Debt obligations, statutory costs to absorb bulk of proposed Tanzania’s Sh62.3tr budget

Presenting the budget ceiling in Dodoma, Finance Minister, Khamis Mussa Omar, said most of the projected increase in public spending will be directed towards unavoidable government obligations

Dodoma. Rising debt obligations and statutory government commitments are expected to consume a large share of Tanzania’s proposed Sh62.3 trillion budget for the 2026/27 financial year, according to the government’s budget framework presented to Parliament.

Presenting the budget ceiling in Dodoma, Finance Minister, Khamis Mussa Omar, on March 11. 2026 said most of the projected increase in public spending will be directed towards unavoidable government obligations.
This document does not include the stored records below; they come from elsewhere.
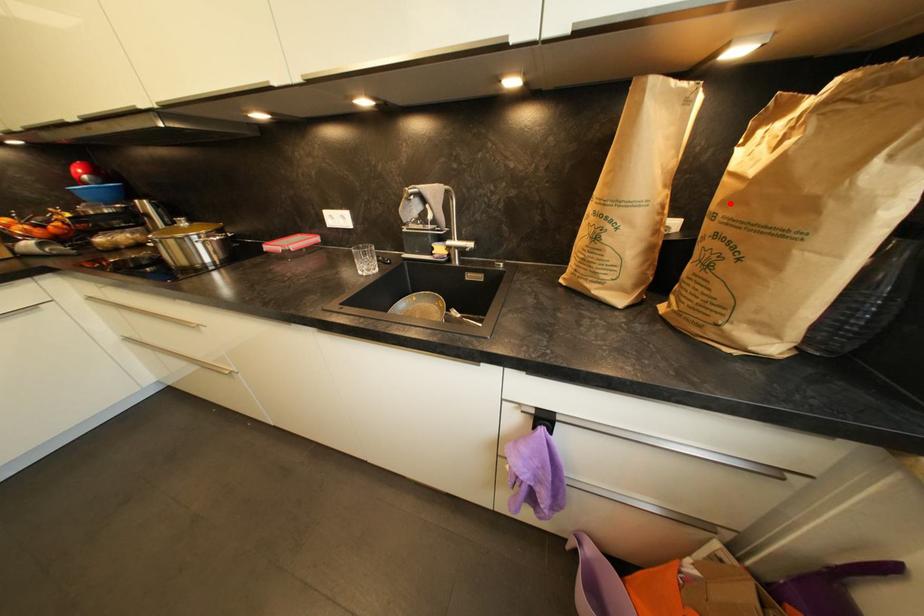
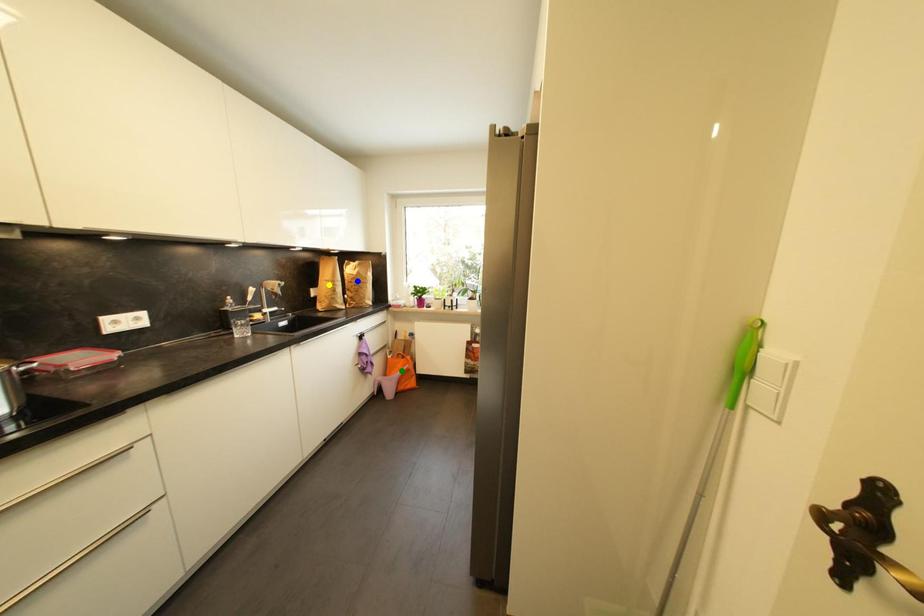
Question: I am providing you with two images of the same scene from different viewpoints. A red point is marked on the first image. You are given multiple points on the second image. Can you choose the point in image 2 that corresponds to the point in image 1?

Choices:
 (A) green point
 (B) yellow point
 (C) blue point

Answer: (C)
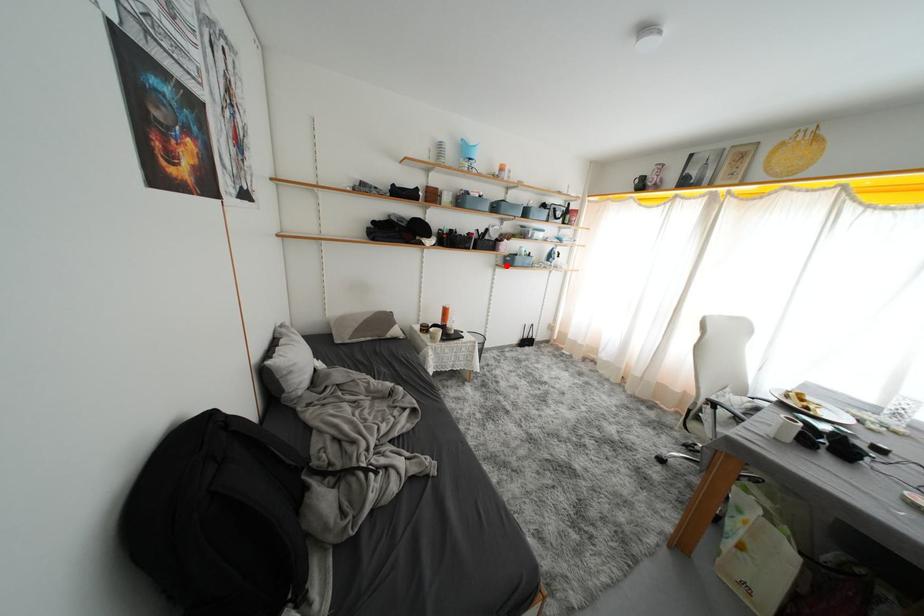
These include public sector salaries, servicing of national debt, pension contributions, contractor claims and transfers to local government authorities.

Together, these commitments account for roughly three quarters of the projected expansion in government expenditure for the coming fiscal year.
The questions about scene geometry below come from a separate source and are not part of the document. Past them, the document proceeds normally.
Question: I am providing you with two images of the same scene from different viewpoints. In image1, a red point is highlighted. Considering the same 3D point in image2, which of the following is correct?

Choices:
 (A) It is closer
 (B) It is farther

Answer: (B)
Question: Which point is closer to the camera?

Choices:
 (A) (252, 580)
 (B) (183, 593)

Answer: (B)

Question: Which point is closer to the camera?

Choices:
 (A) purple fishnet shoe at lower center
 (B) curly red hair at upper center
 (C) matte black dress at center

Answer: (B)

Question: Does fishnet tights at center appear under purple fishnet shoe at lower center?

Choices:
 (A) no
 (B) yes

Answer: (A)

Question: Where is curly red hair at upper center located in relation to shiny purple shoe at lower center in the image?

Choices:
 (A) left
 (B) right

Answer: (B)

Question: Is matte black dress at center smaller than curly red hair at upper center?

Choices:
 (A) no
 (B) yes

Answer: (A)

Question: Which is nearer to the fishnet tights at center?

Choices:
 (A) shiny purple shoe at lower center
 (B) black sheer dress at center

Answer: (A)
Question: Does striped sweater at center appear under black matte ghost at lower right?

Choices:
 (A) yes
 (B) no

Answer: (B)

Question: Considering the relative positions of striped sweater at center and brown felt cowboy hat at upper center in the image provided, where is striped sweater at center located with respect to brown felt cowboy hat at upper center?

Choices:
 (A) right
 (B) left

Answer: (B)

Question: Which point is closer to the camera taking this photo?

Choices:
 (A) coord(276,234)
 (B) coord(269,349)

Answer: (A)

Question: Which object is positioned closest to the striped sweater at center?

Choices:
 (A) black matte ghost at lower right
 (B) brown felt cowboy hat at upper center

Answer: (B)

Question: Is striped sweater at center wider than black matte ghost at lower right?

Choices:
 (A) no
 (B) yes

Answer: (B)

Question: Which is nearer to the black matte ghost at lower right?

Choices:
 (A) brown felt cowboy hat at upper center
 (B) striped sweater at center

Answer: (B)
The proposed budget represents an increase of slightly more than ten percent compared with the current financial year.

The expansion reflects growing fiscal demands linked to debt repayments, wage commitments and funding requirements for essential public services.

Government projections indicate that debt servicing alone will remain a major pressure on public finances.

Repayment of maturing obligations is expected to reach about Sh7.8 trillion during the 2026/27 financial year.

To finance the budget, the government plans to mobilise about Sh46.8 trillion in total revenue.

Tax collection is expected to generate the largest share at around Sh37 trillion.

Non-tax sources are projected to contribute approximately Sh9.2 trillion, including transfers from local government authorities.

External grants are expected to remain modest, with estimates indicating inflows of about Sh563 billion.

To close the financing gap, the government plans to borrow both domestically and externally.

Net borrowing requirements are projected at about Sh7.4 trillion.

A large portion of this will come from the domestic market, while concessional and commercial external loans will provide additional financing.

Officials say the fiscal framework also seeks to maintain macroeconomic stability.

The government intends to keep the budget deficit below three percent of gross domestic product in line with regional fiscal commitments under the East African Community and the Southern African Development Community.

Economic projections underlying the budget framework indicate that Tanzania’s economy is expected to grow by about 6.3 percent in 2026/27.

Inflation is projected to remain within the range of three to five percent.

Foreign exchange reserves are also expected to remain stable, covering at least four months of imports of goods and services.

The budget framework forms the basis for detailed expenditure proposals that ministries and government agencies will submit as preparations continue for the 2026/27 national budget.